Top of GIVEN INFORMATION

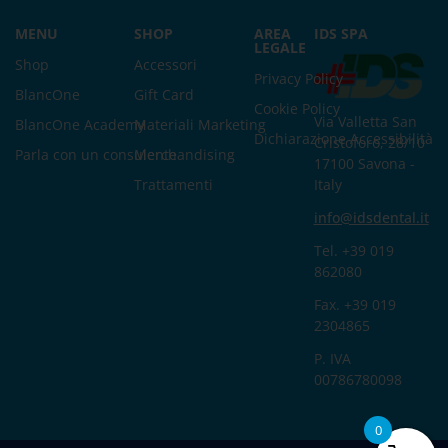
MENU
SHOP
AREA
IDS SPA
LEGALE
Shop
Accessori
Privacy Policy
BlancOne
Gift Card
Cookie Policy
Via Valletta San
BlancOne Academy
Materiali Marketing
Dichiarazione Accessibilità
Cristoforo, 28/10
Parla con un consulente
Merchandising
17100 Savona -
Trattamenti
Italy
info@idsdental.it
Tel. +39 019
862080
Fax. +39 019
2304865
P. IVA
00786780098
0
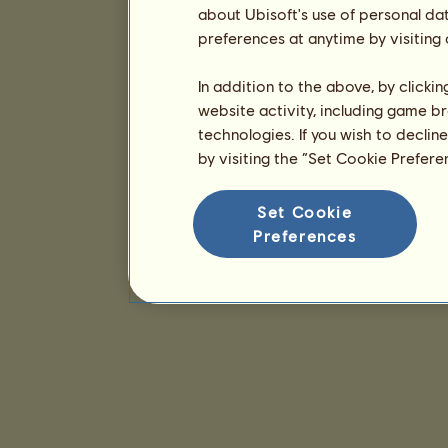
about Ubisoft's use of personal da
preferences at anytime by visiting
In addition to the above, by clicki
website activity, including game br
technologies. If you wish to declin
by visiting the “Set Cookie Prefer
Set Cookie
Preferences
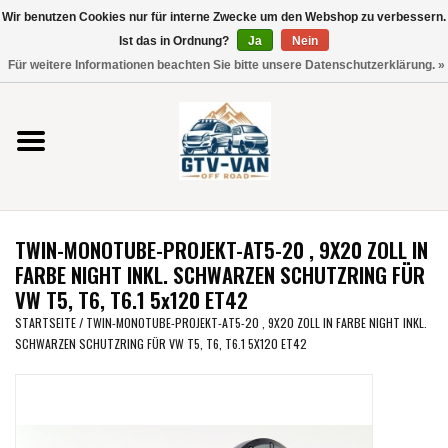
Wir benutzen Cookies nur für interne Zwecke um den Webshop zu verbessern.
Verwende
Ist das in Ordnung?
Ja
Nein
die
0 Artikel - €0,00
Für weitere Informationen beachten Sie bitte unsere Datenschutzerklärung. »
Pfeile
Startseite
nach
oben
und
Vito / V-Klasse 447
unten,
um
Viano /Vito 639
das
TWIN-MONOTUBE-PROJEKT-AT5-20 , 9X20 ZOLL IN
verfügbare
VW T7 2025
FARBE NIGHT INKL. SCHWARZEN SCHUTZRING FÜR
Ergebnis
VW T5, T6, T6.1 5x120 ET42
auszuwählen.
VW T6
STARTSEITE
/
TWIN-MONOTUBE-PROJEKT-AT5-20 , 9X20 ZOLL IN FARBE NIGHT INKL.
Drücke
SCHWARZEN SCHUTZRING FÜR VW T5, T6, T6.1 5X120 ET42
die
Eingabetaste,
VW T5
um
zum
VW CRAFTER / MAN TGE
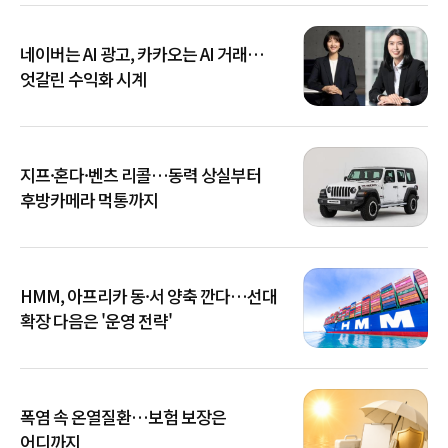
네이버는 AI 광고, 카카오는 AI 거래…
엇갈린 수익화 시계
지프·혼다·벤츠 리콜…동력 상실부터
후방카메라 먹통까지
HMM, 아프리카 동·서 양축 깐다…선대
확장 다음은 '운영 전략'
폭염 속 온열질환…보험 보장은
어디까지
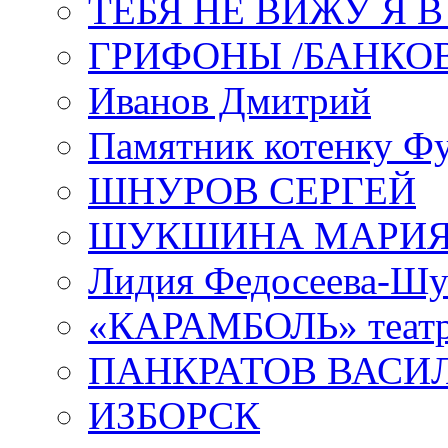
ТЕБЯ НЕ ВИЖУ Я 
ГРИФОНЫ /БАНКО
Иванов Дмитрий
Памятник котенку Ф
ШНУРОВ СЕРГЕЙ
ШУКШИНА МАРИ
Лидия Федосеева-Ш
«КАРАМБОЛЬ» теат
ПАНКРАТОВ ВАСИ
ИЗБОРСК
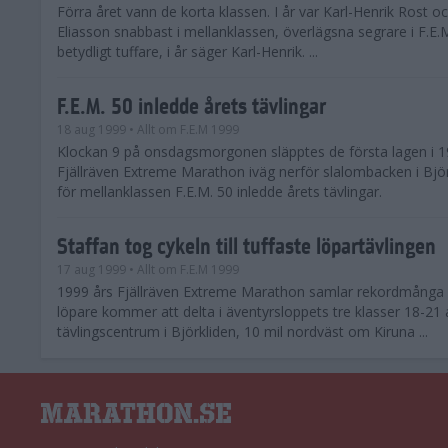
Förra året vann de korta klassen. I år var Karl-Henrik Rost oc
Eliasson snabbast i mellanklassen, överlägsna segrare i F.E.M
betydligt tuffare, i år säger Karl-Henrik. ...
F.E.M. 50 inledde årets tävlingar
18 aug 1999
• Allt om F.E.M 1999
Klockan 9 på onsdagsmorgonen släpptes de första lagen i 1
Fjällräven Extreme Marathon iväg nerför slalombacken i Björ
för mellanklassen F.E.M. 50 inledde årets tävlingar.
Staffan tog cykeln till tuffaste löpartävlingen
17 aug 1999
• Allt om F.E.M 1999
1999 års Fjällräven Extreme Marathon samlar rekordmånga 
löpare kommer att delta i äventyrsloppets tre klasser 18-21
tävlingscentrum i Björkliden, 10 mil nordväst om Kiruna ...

Bottom of GIVEN INFORMATION

● **ASSIGNMENT**
Each line of the data must be transcribed exactly; pictures are not carried over.

● **RESPONSE BOX**
MENU
SHOP
AREA
IDS SPA
LEGALE
Shop
Accessori
Privacy Policy
BlancOne
Gift Card
Cookie Policy
Via Valletta San
BlancOne Academy
Materiali Marketing
Dichiarazione Accessibilità
Cristoforo, 28/10
Parla con un consulente
Merchandising
17100 Savona -
Trattamenti
Italy
info@idsdental.it
Tel. +39 019
862080
Fax. +39 019
2304865
P. IVA
00786780098
0
about Ubisoft's use of personal da
preferences at anytime by visiting
In addition to the above, by clicki
website activity, including game br
technologies. If you wish to declin
by visiting the “Set Cookie Prefer
Set Cookie
Preferences
Wir benutzen Cookies nur für interne Zwecke um den Webshop zu verbessern.
Verwende
Ist das in Ordnung?
Ja
Nein
die
0 Artikel - €0,00
Für weitere Informationen beachten Sie bitte unsere Datenschutzerklärung. »
Pfeile
Startseite
nach
oben
und
Vito / V-Klasse 447
unten,
um
Viano /Vito 639
das
TWIN-MONOTUBE-PROJEKT-AT5-20 , 9X20 ZOLL IN
verfügbare
VW T7 2025
FARBE NIGHT INKL. SCHWARZEN SCHUTZRING FÜR
Ergebnis
VW T5, T6, T6.1 5x120 ET42
auszuwählen.
VW T6
STARTSEITE
/
TWIN-MONOTUBE-PROJEKT-AT5-20 , 9X20 ZOLL IN FARBE NIGHT INKL.
Drücke
SCHWARZEN SCHUTZRING FÜR VW T5, T6, T6.1 5X120 ET42
die
Eingabetaste,
VW T5
um
zum
VW CRAFTER / MAN TGE
네이버는 AI 광고, 카카오는 AI 거래…
엇갈린 수익화 시계
지프·혼다·벤츠 리콜…동력 상실부터
후방카메라 먹통까지
HMM, 아프리카 동·서 양축 깐다…선대
확장 다음은 '운영 전략'
폭염 속 온열질환…보험 보장은
어디까지
ТЕБЯ НЕ ВИЖУ Я 
ГРИФОНЫ /БАНКО
Иванов Дмитрий
Памятник котенку Ф
ШНУРОВ СЕРГЕЙ
ШУКШИНА МАРИ
Лидия Федосеева-Ш
«КАРАМБОЛЬ» теат
ПАНКРАТОВ ВАСИ
ИЗБОРСК
Förra året vann de korta klassen. I år var Karl-Henrik Rost oc
Eliasson snabbast i mellanklassen, överlägsna segrare i F.E.M
betydligt tuffare, i år säger Karl-Henrik. ...
F.E.M. 50 inledde årets tävlingar
18 aug 1999
• Allt om F.E.M 1999
Klockan 9 på onsdagsmorgonen släpptes de första lagen i 1
Fjällräven Extreme Marathon iväg nerför slalombacken i Björ
för mellanklassen F.E.M. 50 inledde årets tävlingar.
Staffan tog cykeln till tuffaste löpartävlingen
17 aug 1999
• Allt om F.E.M 1999
1999 års Fjällräven Extreme Marathon samlar rekordmånga 
löpare kommer att delta i äventyrsloppets tre klasser 18-21
tävlingscentrum i Björkliden, 10 mil nordväst om Kiruna ...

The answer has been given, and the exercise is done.